Data showing an increasing gap between the incidence of thyroid cancer and deaths from the disease suggest that low-risk cancers are being overdiagnosed and overtreated—and that the use of high-tech imaging technologies including ultrasound, computed tomography (CT), and magnetic resonance imaging (MRI), may be to blame. That was the conclusion of an analysis in British Medical Journal (2013;347:f4706).
“High tech imaging technologies such as ultrasound, CT, and MRI can detect very small thyroid nodules, many of which are slow-growing papillary thyroid cancers,” the study's lead author, Juan Pablo Brito, MBBS, an endocrine fellow and health care delivery scholar at Mayo Clinic, said in a news release. As the study notes, however, research has shown that malignant cells are detected in only 10 percent of patients who present with thyroid nodules.

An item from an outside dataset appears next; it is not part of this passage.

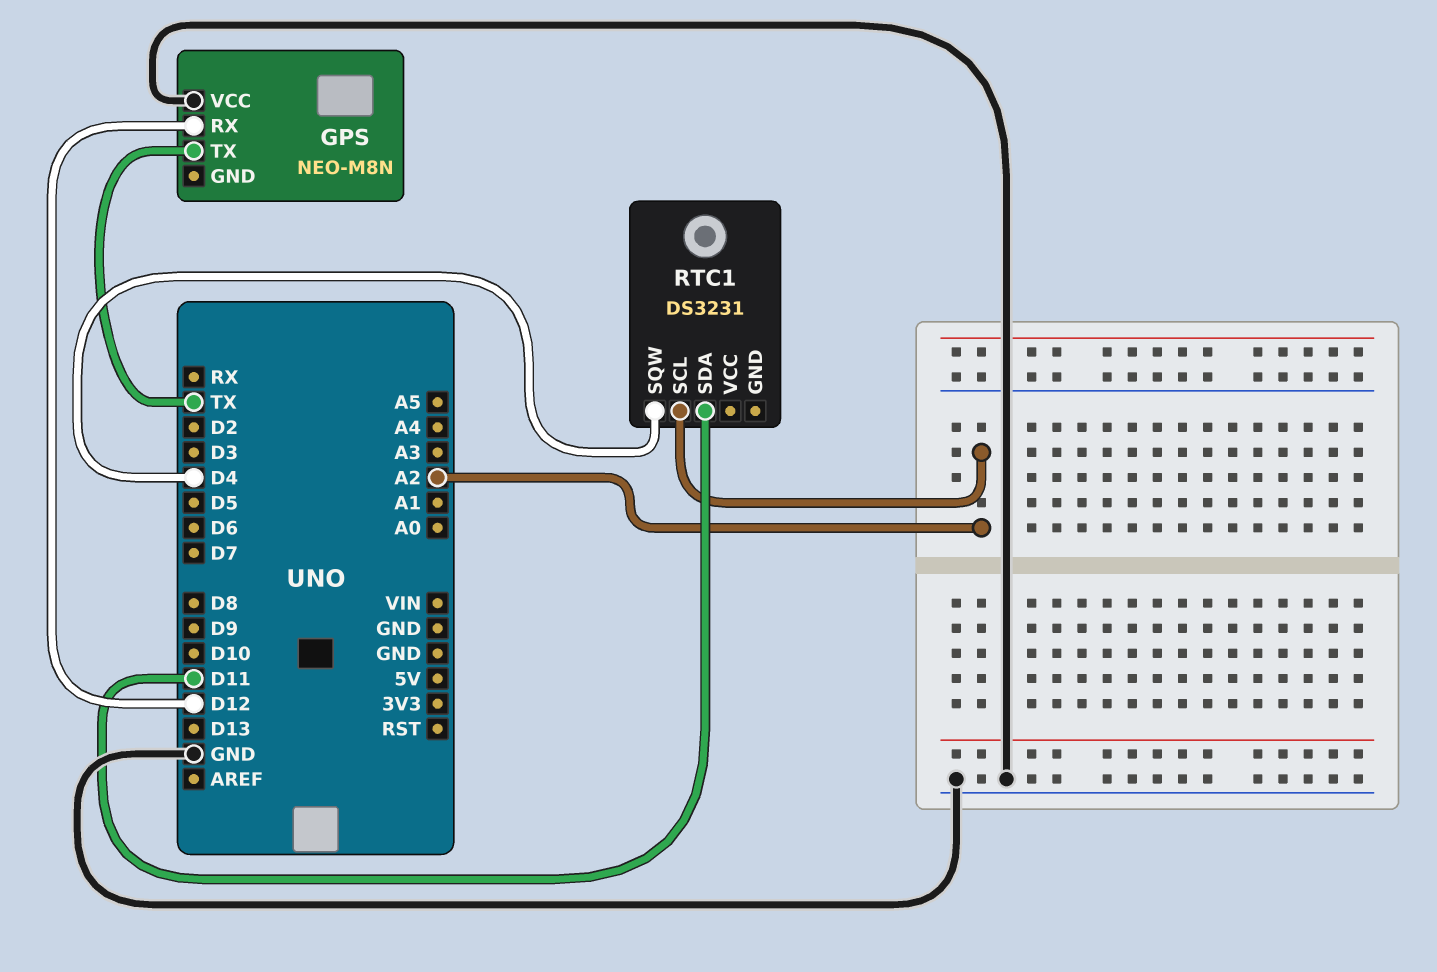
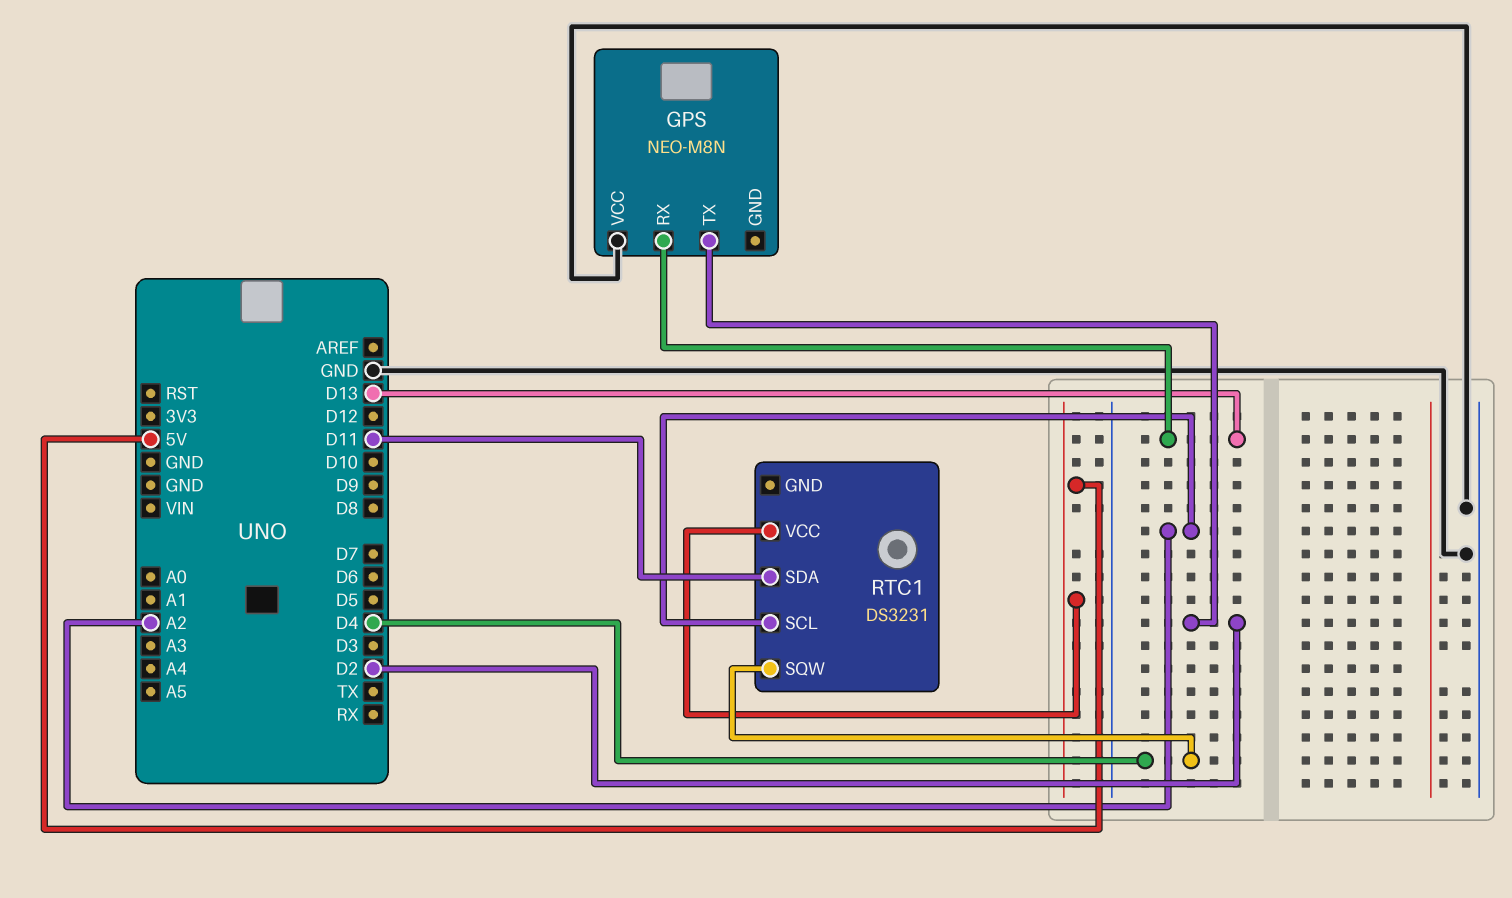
GPS pin RX: D12 -> D13
GPS pin TX: TX -> D2
RTC1 pin VCC: none -> 5V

The study authors reviewed epidemiological and observational evidence, and reported these findings:
* Thyroid cancer incidence has increased: The age-standardized incidence of thyroid cancer in women rose from 1.5 cases per 100,000-individual population in 1953 to 7.5 cases per 100,000 in 2002, according to the Cancer Incidence in Five Continents report (with similar relative increases in men).
* Increased thyroid cancer diagnosis has resulted from greater use of imaging technology for other indications: Research has shown that in the U.S., CT use has more than tripled between 1995 and 2005, MRI use more than doubled, and more patients receive a diagnosis of thyroid cancer after an evaluation of an incidentally found thyroid nodule than after evaluation of a symptomatic or palpable nodule.
* Detection of small papillary thyroid cancers in patients without a family history of thyroid cancer or exposure to radiation usually triggers intensive treatment, even though these cancers are unlikely to cause morbidity or premature mortality: Analysis of the U.S. National Cancer Institute's Surveillance Epidemiology and End Results database of 32 years of data showed no significant difference in the death rate from thyroid cancer in patients who did not receive immediate surgery for low-risk papillary thyroid cancers compared with those who did.
* In the past 30 years, surgical removal procedures in the U.S. have tripled, and the number of thyroidectomies for thyroid cancer in the U.S. rose by 60 percent between 1996 and 2006.
The study's authors also note that the unnecessary treatment is costly and can cause harm and long-term quality-of-life concerns. The authors suggest renaming low-risk lesions (those smaller than 20 millimeters) in patients with no family history or radiation exposure and no ultrasound evidence of extraglandular invasion as “micropapillary lesions of indolent course” (microPLICs), noting that a change in nomenclature could reframe the care of these patients and avoid their overtreatment.
And, the study also notes that the epidemiological and observational evidence used could be affected by confounding and selection and reporting biases—and that large randomized trials are required to compare immediate thyroidectomy with surveillance.